A couple thoughts for your edification, thoughts only unified by a wretched malaise about the lack of detail and creativity that too often creeps into public discourse. The first presents a method to prosecute Canadian police for abuses of power. The second reminds us that Canada’s constitution doesn’t make either level of government completely responsible for health care.
Courts must guard against the illegitimate use of power by the police against members of our society, given its grave consequences.
Justice Lebel, R. v. Nasogaluak
When does a police officer or a police force move beyond reasonable grounds for enforcing the law or using force? This question was painfully begged over the weekend when Ottawa police removed protesters camping at a busy intersection the night before they were set to meet with the Ottawa Police Services Board. Twelve people were charged.
The Criminal Code protects on-duty officers from civil and criminal liability if they are acting ‘on reasonable grounds’. This section is typically used when force is unreasonably used. It can, however, serve as a ‘civil rights offense’ in a way similar to section 243.1 of the American Model Penal Code.

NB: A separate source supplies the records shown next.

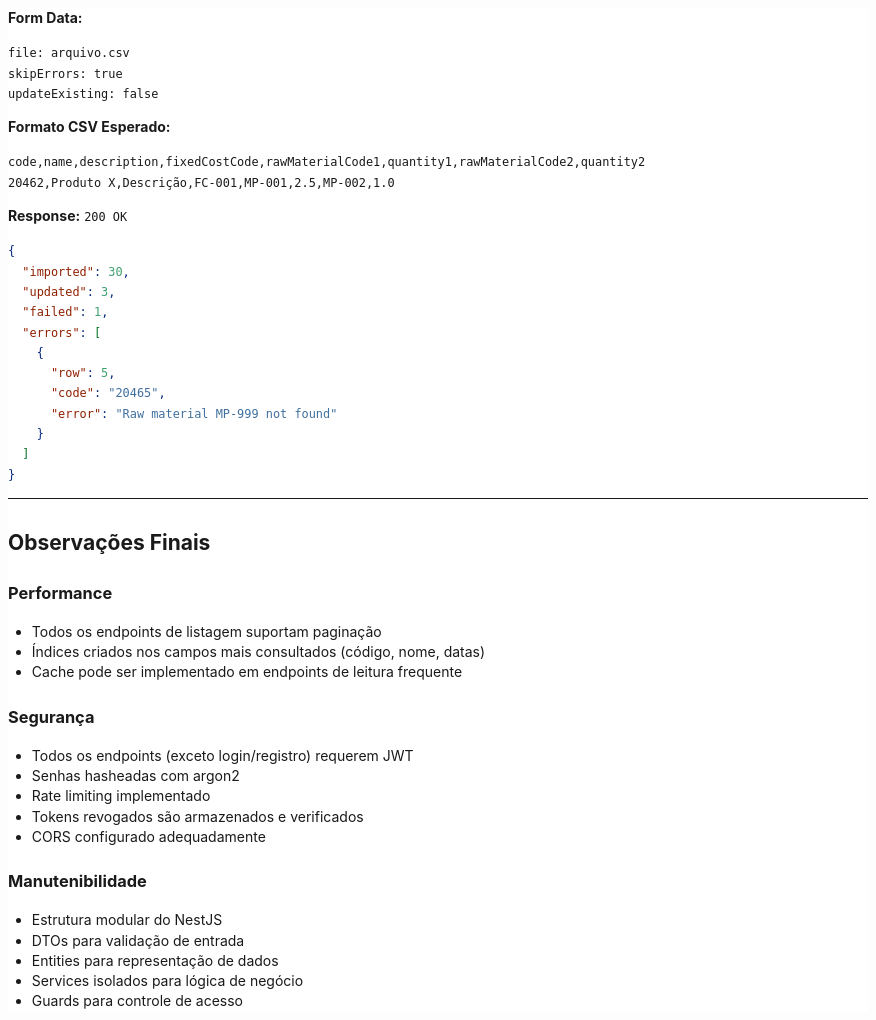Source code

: **Form Data:**
```
file: arquivo.csv
skipErrors: true
updateExisting: false
```

**Formato CSV Esperado:**
```csv
code,name,description,fixedCostCode,rawMaterialCode1,quantity1,rawMaterialCode2,quantity2
20462,Produto X,Descrição,FC-001,MP-001,2.5,MP-002,1.0
```

**Response:** `200 OK`
```json
{
  "imported": 30,
  "updated": 3,
  "failed": 1,
  "errors": [
    {
      "row": 5,
      "code": "20465",
      "error": "Raw material MP-999 not found"
    }
  ]
}
```

---

## Observações Finais

### Performance
- Todos os endpoints de listagem suportam paginação
- Índices criados nos campos mais consultados (código, nome, datas)
- Cache pode ser implementado em endpoints de leitura frequente

### Segurança
- Todos os endpoints (exceto login/registro) requerem JWT
- Senhas hasheadas com argon2
- Rate limiting implementado
- Tokens revogados são armazenados e verificados
- CORS configurado adequadamente

### Manutenibilidade
- Estrutura modular do NestJS
- DTOs para validação de entrada
- Entities para representação de dados
- Services isolados para lógica de negócio
- Guards para controle de acesso
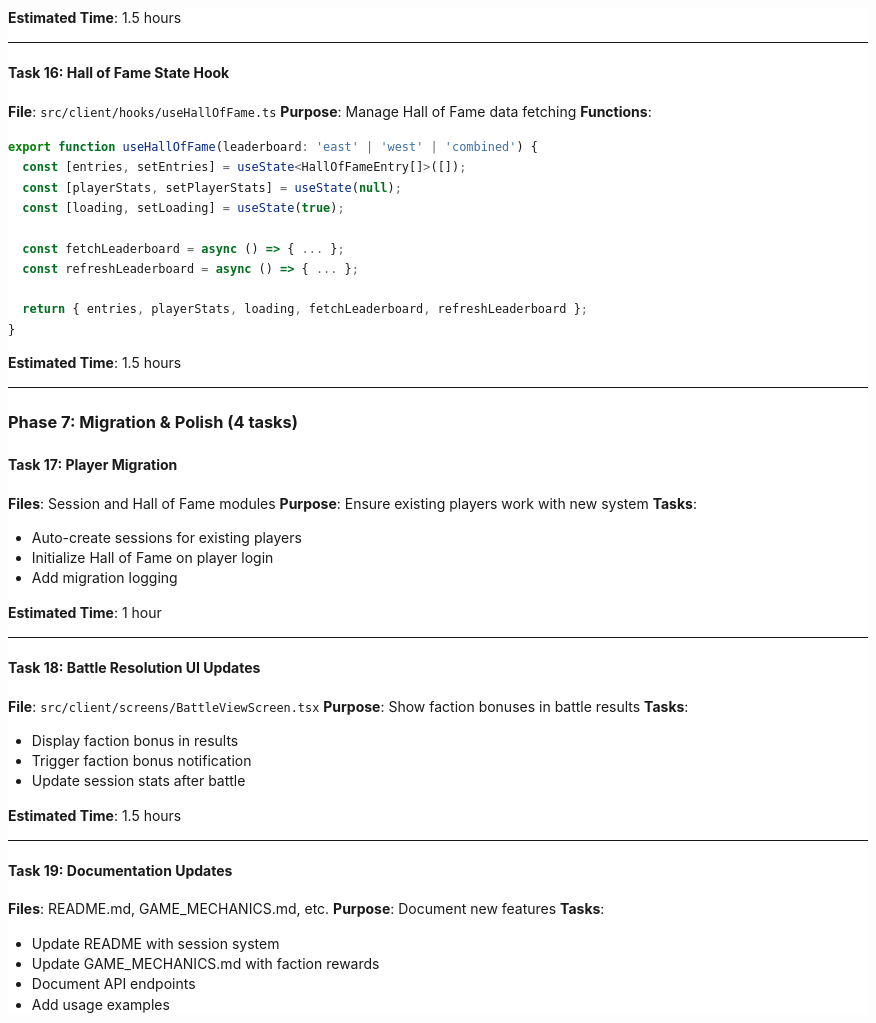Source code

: **Estimated Time**: 1.5 hours

---

#### Task 16: Hall of Fame State Hook
**File**: `src/client/hooks/useHallOfFame.ts`
**Purpose**: Manage Hall of Fame data fetching
**Functions**:
```typescript
export function useHallOfFame(leaderboard: 'east' | 'west' | 'combined') {
  const [entries, setEntries] = useState<HallOfFameEntry[]>([]);
  const [playerStats, setPlayerStats] = useState(null);
  const [loading, setLoading] = useState(true);
  
  const fetchLeaderboard = async () => { ... };
  const refreshLeaderboard = async () => { ... };
  
  return { entries, playerStats, loading, fetchLeaderboard, refreshLeaderboard };
}
```

**Estimated Time**: 1.5 hours

---

### Phase 7: Migration & Polish (4 tasks)

#### Task 17: Player Migration
**Files**: Session and Hall of Fame modules
**Purpose**: Ensure existing players work with new system
**Tasks**:
- Auto-create sessions for existing players
- Initialize Hall of Fame on player login
- Add migration logging

**Estimated Time**: 1 hour

---

#### Task 18: Battle Resolution UI Updates
**File**: `src/client/screens/BattleViewScreen.tsx`
**Purpose**: Show faction bonuses in battle results
**Tasks**:
- Display faction bonus in results
- Trigger faction bonus notification
- Update session stats after battle

**Estimated Time**: 1.5 hours

---

#### Task 19: Documentation Updates
**Files**: README.md, GAME_MECHANICS.md, etc.
**Purpose**: Document new features
**Tasks**:
- Update README with session system
- Update GAME_MECHANICS.md with faction rewards
- Document API endpoints
- Add usage examples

An unreasonable arrest, for example, could be construed as assault or forcible confinement. The balance between police immunity and criminality is not well-defined because it all hangs on the phrase “on reasonable grounds”.
That phrase requires police to act in an ‘objectively reasonable basis basis, given the circumstances faced by the police officer, for the actions undertaken by the officer’. The courts give officers a wide margin of error, but when multiple officers plan a police action, like disrupting a peaceful protest, that margin is significantly reduced.
The question that needs to be asked after the arrests that were made on Saturday morning is: were a series of arrests made by the Ottawa Police Service on the morning of November 21 reasonable given that these protesters were going to meet with the police force’s political masters that day?
*N.B. See also section 7 of the Charter of Rights and Freedoms.*
Health Care isn’t an enumerated provincial power
Or, why don’t people who write read about what they are writing?
There’s talk these days about the level of federal government intervention in the provision of COVID-19 vaccines and in provincial emergency health measures. With cases rising across the country, members of the House of Commons have been calling for increased federal intervention to control the pandemic. While the orchestra in Question Period isn’t reliable news, CBC has explored possible federal intervention under the Emergencies Act or the POGG clause in the Constitution Act, 1867.
Some uncreative minds, like the one pictured below, forcefully suggest that the delivery of healthcare is a provincial responsibility. They don’t cite any sources for this point: they simply repeat an assumption made across the country.
This assumption, as Professor Attaran rightly points up, is incorrect. Canada’s division of powers gives provinces the ability to regulate hospitals (and eleemosynary institutions generally), local works, civil rights, and ‘matters of a merely local or private nature’. Health care does typically fall under these heads, but nothing stops Parliament from legislating in the health sector if there is a national purpose for legislation.
To be clear: the federal government does not need to rely on the Emergencies Act, nor on a claim to ensuring the peace, order, and good governance of Canada. COVID-19 creates a national health care emergency that could warrant federal legislation because a pandemic is not of a merely—and note that word choice, meaning absolutely, only, or entirely—local or private nature.